Déjà du temps de Jérémie, 6 siècles avant Jésus, le peuple se vouait au temple en de véritables incantations, tout en malmenant l'alliance dans une pratique sociale dévoyée, d'exclusion, de tromperie, de piétinement du pauvre. Jésus annonce une pareille fin du temple. Or il est sec, jusqu'aux racines. Il ne porte pas le fruit de miséricorde attendu. C'en est fini de lui. Le geste de Jésus anticipe la fin. Il se comporte en fils de Dieu et voit à la manière de Dieu.

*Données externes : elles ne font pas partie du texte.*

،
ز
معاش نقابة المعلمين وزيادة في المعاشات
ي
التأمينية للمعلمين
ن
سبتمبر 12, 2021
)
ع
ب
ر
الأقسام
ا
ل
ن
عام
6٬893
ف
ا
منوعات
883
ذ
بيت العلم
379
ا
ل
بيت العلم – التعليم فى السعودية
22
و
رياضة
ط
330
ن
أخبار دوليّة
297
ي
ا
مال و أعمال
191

Ce que Jésus nous dit là en fait, c'est que si nous avions suffisamment de foi, nous serions capables de tuer les figuiers stériles qui sont en nous, de détruire tout ce qui, dans nos vies, ne produit pas de fruit d'amour pour les autres. Il faut une très grande dose de foi pour être capable de retirer les branches mortes et sèches de sa vie. Ce n'est pas facile d'ôter de nous cette tendance à ne produire que des feuilles, car les feuilles profitent au figuier et notre bonne conscience ne nous est pas désagréable. Les fruits, eux, épuisent l'arbre ; c'est tout ce que nous donnons aux autres.

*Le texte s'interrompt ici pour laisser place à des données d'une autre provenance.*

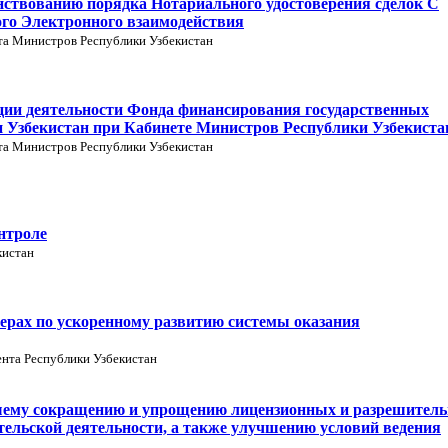
нствованию порядка Нотариального удостоверения сделок С
го Электронного взаимодействия
та Министров Республики Узбекистан
ации деятельности Фонда финансирования государственных
 Узбекистан при Кабинете Министров Республики Узбекиста
та Министров Республики Узбекистан
нтроле
кистан
ерах по ускоренному развитию системы оказания
нта Республики Узбекистан
шему сокращению и упрощению лицензионных и разрешител
тельской деятельности, а также улучшению условий ведения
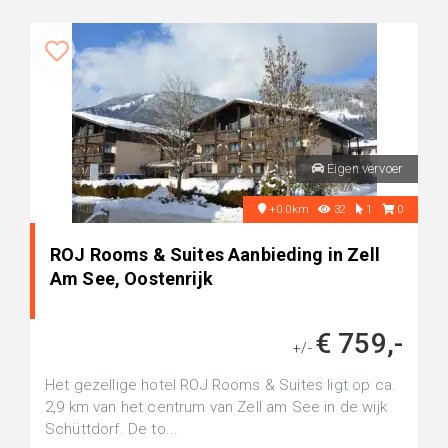
Eigen vervoer
+0.0km
32
1
0
ROJ Rooms & Suites Aanbieding in Zell
Am See, Oostenrijk
€ 759,-
+/-
Het gezellige hotel ROJ Rooms & Suites ligt op ca.
2,9 km van het centrum van Zell am See in de wijk
Schüttdorf. De to...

La géographie du disciple : Foi et action
En filigrane de ce récit se donne à lire un véritable petit guide, une géographie du disciple. Il est attendu de lui qu'il ait la même faim spirituelle que Jésus ici. Mais aussi qu'il porte du fruit, c'est-à-dire qu'il mène une vie qui a le goût de l'évangile, en ayant des racines profondes et vivantes, c'est-à-dire une foi solide.
Le matin, en passant, les disciples virent le figuier séché jusqu’aux racines. Pierre, se rappelant ce qui s’était passé, dit à Jésus : « Rabbi, regarde, le figuier que tu as maudit a séché. » Jésus prit la parole et leur dit : « Ayez foi en Dieu. En vérité, je vous le dis, si quelqu’un dit à cette montagne : Ôte-toi de là et jette-toi dans la mer, et s’il ne doute pas en son cœur, mais croit que ce qu’il a dit arrive, cela lui sera accordé. »

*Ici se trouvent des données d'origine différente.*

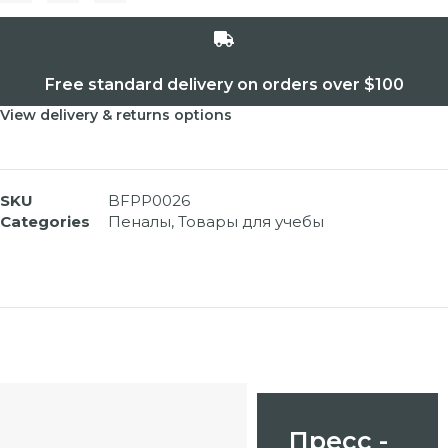
Free standard delivery on orders over $100
View delivery & returns options
SKU
BFPP0026
Categories
Пеналы
,
Товары для учебы
Пресс -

La relation à Dieu n'est pas un marchandage comme avec les marchands du temple, ce n'est pas le figuier qui donne des fruits quand il en a envie. Dieu donne quand on lui demande. Demandez pardon à Dieu : même si ce n'est pas le moment, il vous le donnera, sans contrepartie, sans condition. C'est pourquoi, conclut le Christ, tout ce que vous demanderez en priant, croyez que vous l'avez reçu, et vous le verrez s'accomplir. Dieu donne ce qu'on lui demande dans la prière, non pas n'importe quoi, mais ce dont il est question dans notre passage : faire disparaître de notre vie tout le fatras d'inutilités stériles, ne laisser que l'essentiel : la foi en Dieu. Si l'on demande cela, si l'on y croit très fort, Dieu nous le donnera.
En définitive, tant l'épreuve de Charybde et Scylla que le dépérissement du figuier nous renvoient à une exigence de lucidité. Là où Ulysse doit naviguer entre deux périls mortels par une gestion calculée des risques, le disciple, selon la perspective évangélique, est appelé à transcender les apparences et les excuses saisonnières pour manifester une foi active. Dans les deux cas, le sujet est invité à sortir de l'inertie, à assumer ses choix et à s'ancrer dans une vérité qui dépasse la simple survie matérielle ou le respect formel des convenances.